I did not consider popular Brewers Twitter trade discussions like Chris Archer or Jacob deGrom, simply because both of those arms are indisputably elite pitchers who will not be in any type of “bargain” position for the Brewers. Even someone like Michael Fulmer is more of a potential bargain for a club like the Brewers, given his relative lack of track record compared to deGrom and Archer (and, no, even five years of contract reserve do not erase the risk of unknown MLB performance trajactories compared to Fulmer’s previous scouting pedigree). Coupling Fulmer and Jordan Zimmermann could also be a unique strategy for the Brewers to lower the Fulmer prospect package out of “elite” territory.


 

What Brewers fans will undoubtedly complain about is that many of these pitchers seemingly offer nothing more than middle-, and often low-, rotation, innings-eater profiles. In some cases, recent injury questions (as in Graveman’s case) may not even lead to solidly dependable innings eating in Milwaukee. But, there are two easy responses to this:

 

  • Outside of someone like Jake Arrieta or Yu Darvish, the current pitching free agency class is full of these types of gambles anyway.
  • Some combination of Junior Guerra, Brent Suter, Brandon Woodruff, and even current fan rotation favorite Josh Hader do not profile as anything better than the immediate value provided by the arms noted above. Yes, if Hader continues his 2017 profile, he’s not a #3 starter (or better).

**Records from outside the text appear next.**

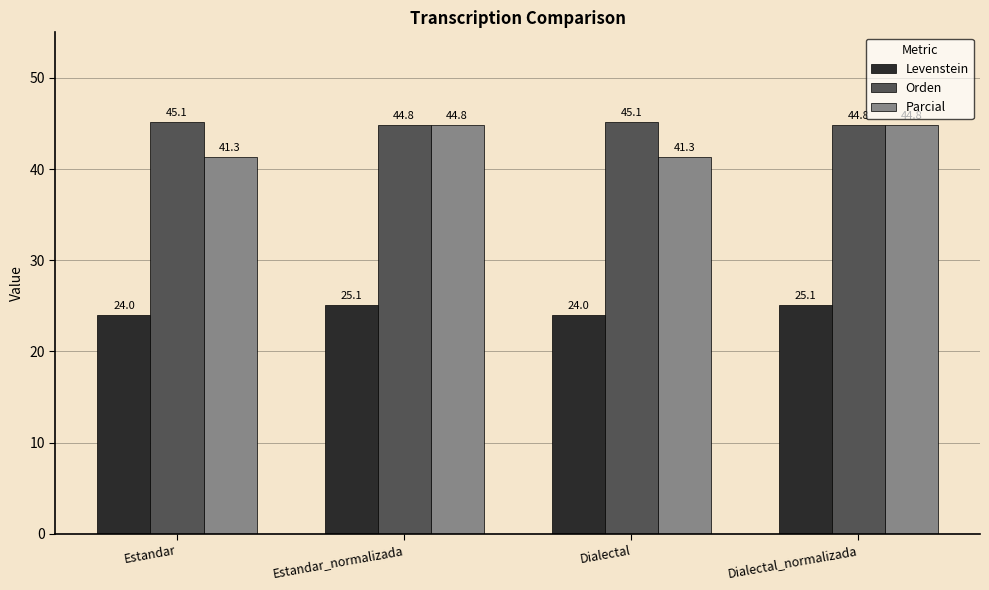

Which series has the widest spread of values?

Parcial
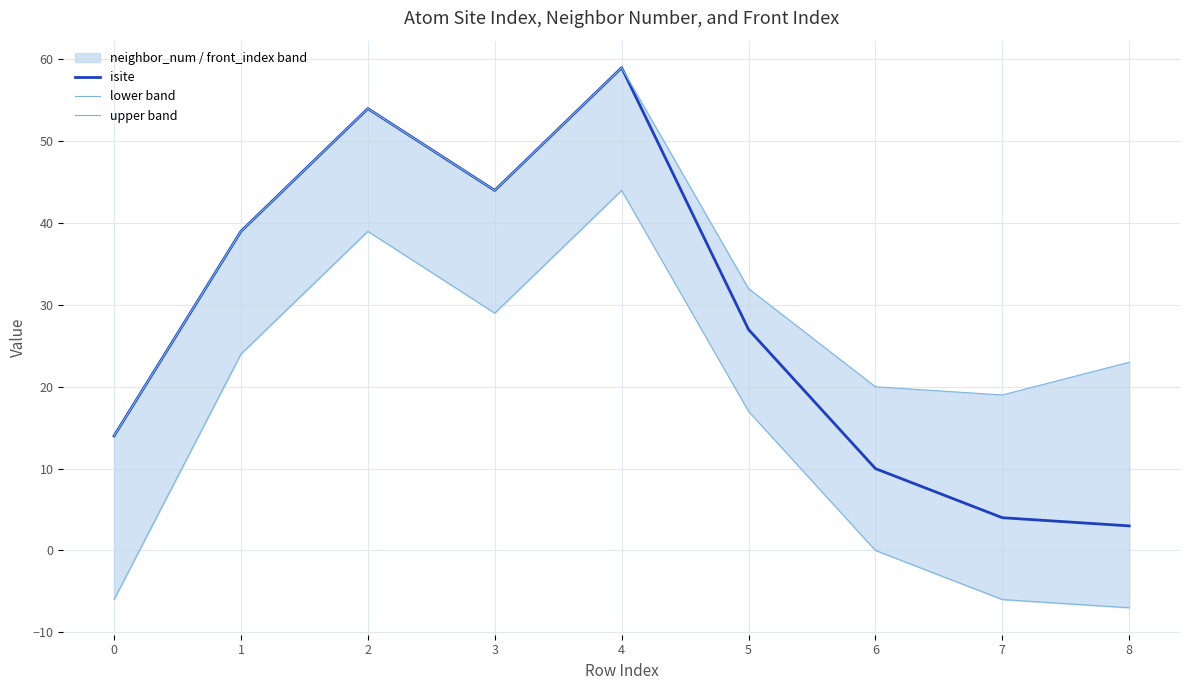

Where is upper band nearest to the value 36?

1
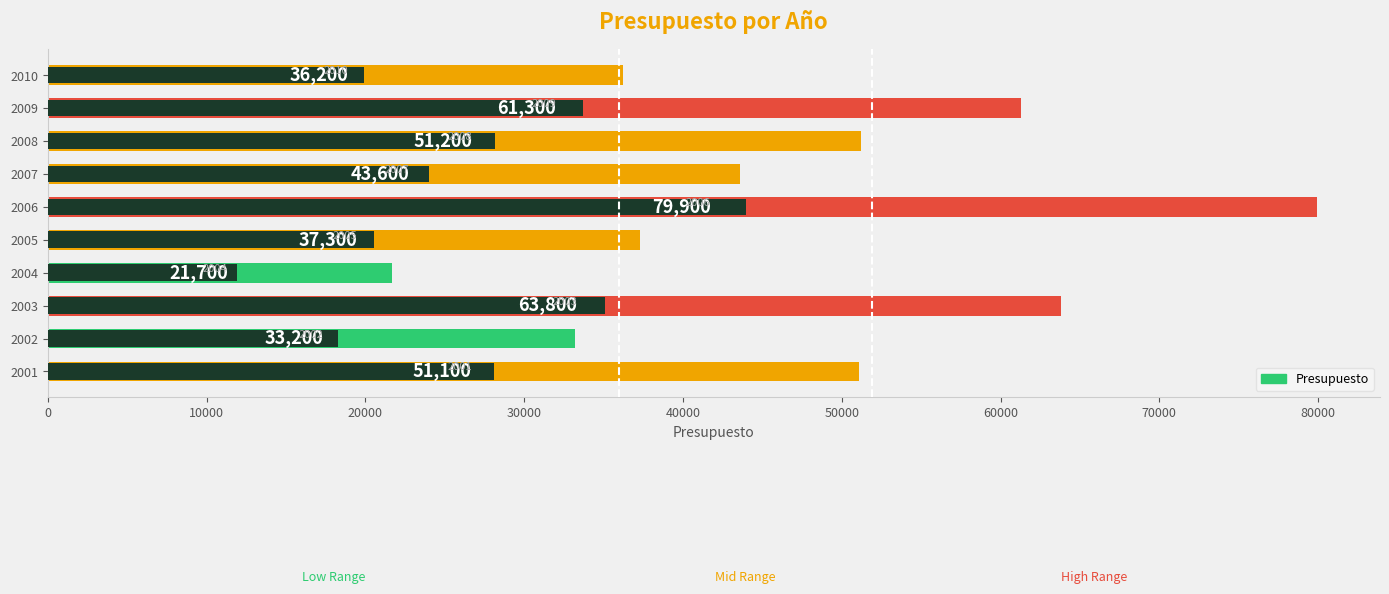

At which label is the value closest to 50800?

2001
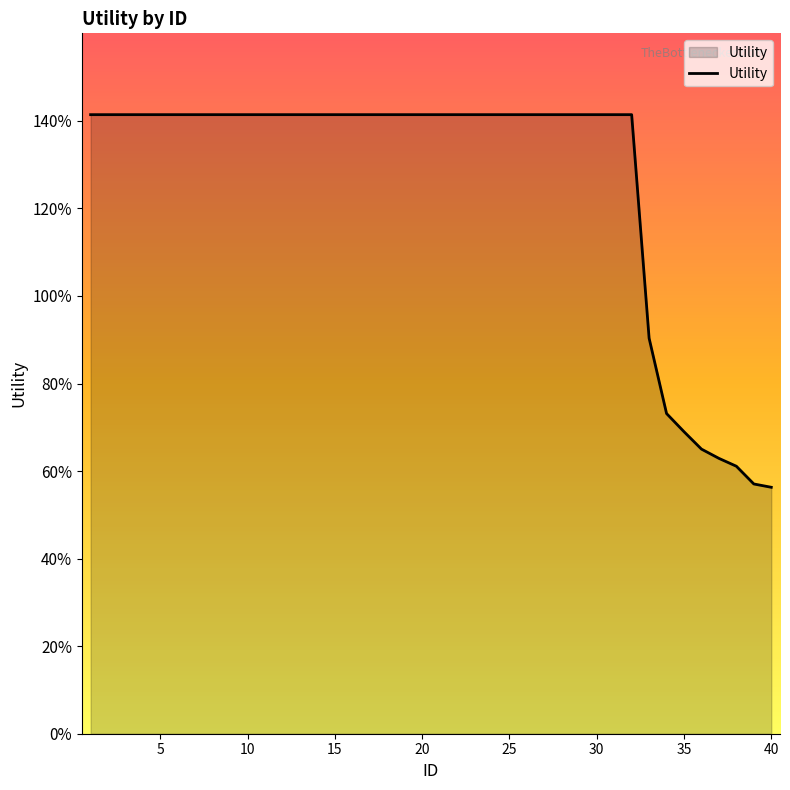

Does the chart display data point markers on the line(s)?

No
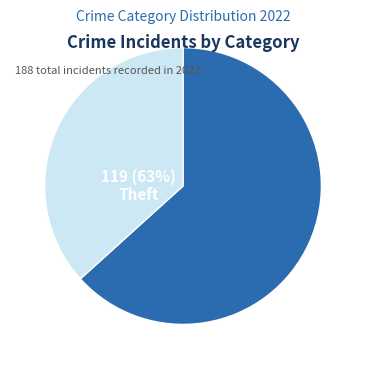

How many segments does this pie chart have?

2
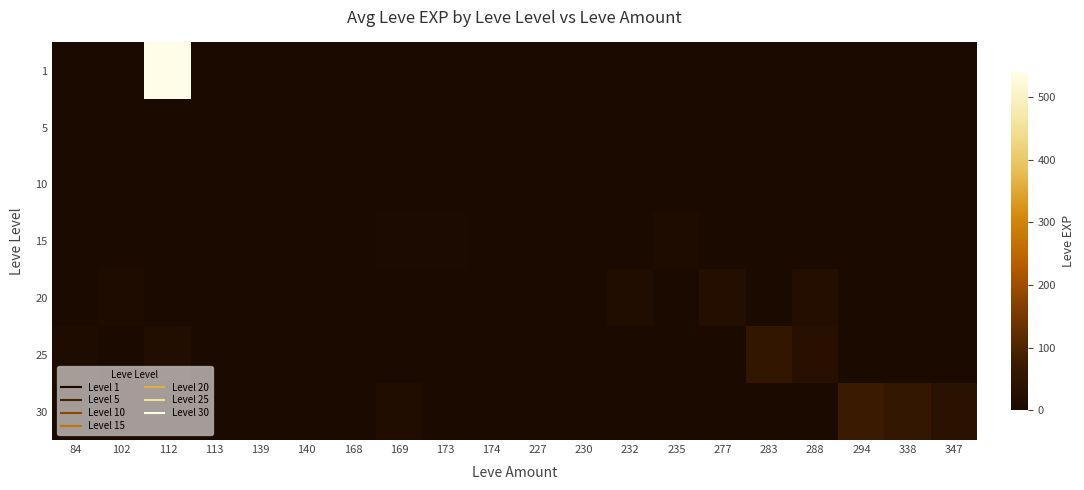

How many categories are shown in the chart?

20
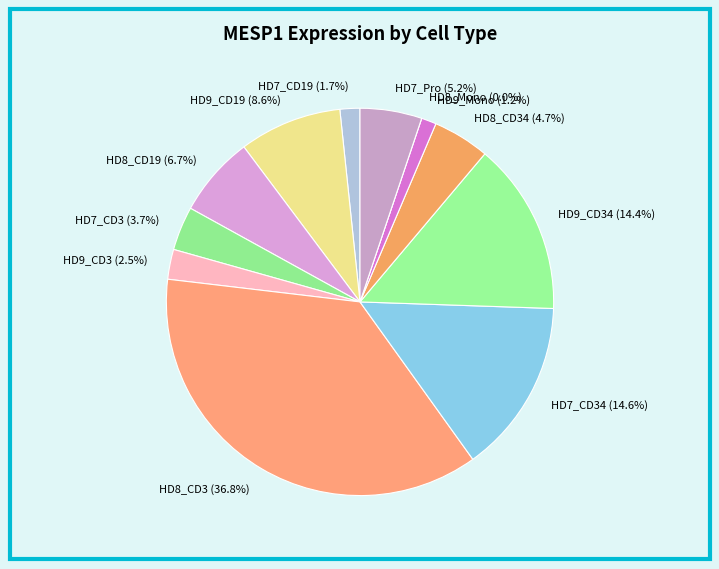

Rank the categories by value from lowest to highest.

HD8_Mono, HD9_Mono, HD7_CD19, HD9_CD3, HD7_CD3, HD8_CD34, HD7_Pro, HD8_CD19, HD9_CD19, HD9_CD34, HD7_CD34, HD8_CD3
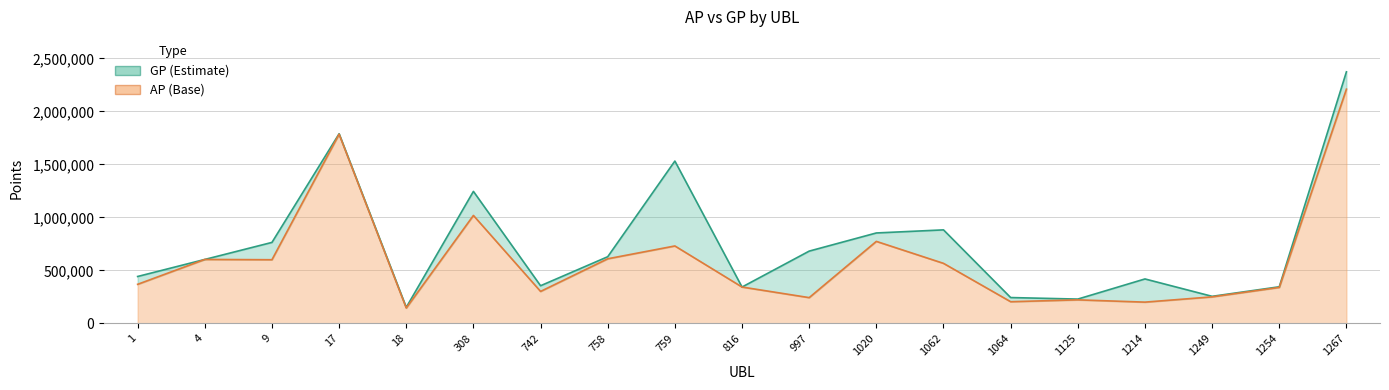

At which label does AP reach its minimum?

18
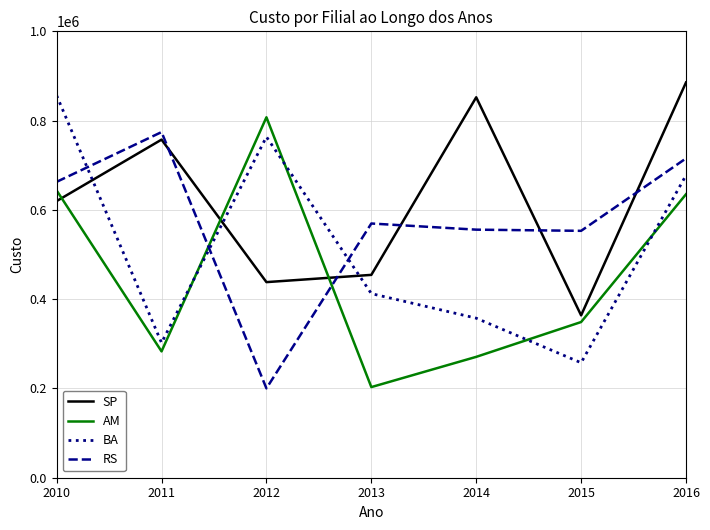

Is it true that SP equals 622964 at 2015?

False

Of course, the Brewers also entered 2017 with a mostly innings-eating or uninspiring middle rotation set of pitchers, and their pitching staff was one of the club strengths. One also needs to assess each potential trade target’s arsenal, approach, and persona for compatibility with the new Derek Johnson coaching regime (if Johnson can help to turn around arms like Jimmy Nelson and Chase Anderson, what can he do with other middle rotation arms? What is the Brewers’ systematic pitching?). Additionally, acquiring more proven rotational options via prospect packages for arbitration controlled or guaranteed contract starters could prove to be a cheaper strategy than pursuing the current free agency market. The benefit here is that each of these arms would push options like Woodruff, Suter, and Guerra into more palatable depth roles within the rotation. It should not be detrimental to suggest that Suter is a fantastic swingman option; penciling Suter into the rotation to start the season raises some alarms about the potential of the southpaw delivering a full season rotational role.

One way or the other, the Brewers will need to win in 2018 with a motley and unsuspecting rotation. But that’s okay, because the team has the front office and coaching staff to make this type of profile work. The alternative path is parting with significant prospects (such as Brinson) to acquire an ace like Archer, or chasing the huge contract top-tier free agents. It should be noted that the beauty of this middle path will be the Brewers’ ability to trade from a position of strength (their depth) while developing key elite prospects at the MLB level (like Brinson) and giving the new pitching system another group of unassuming talent to churn into MLB winners.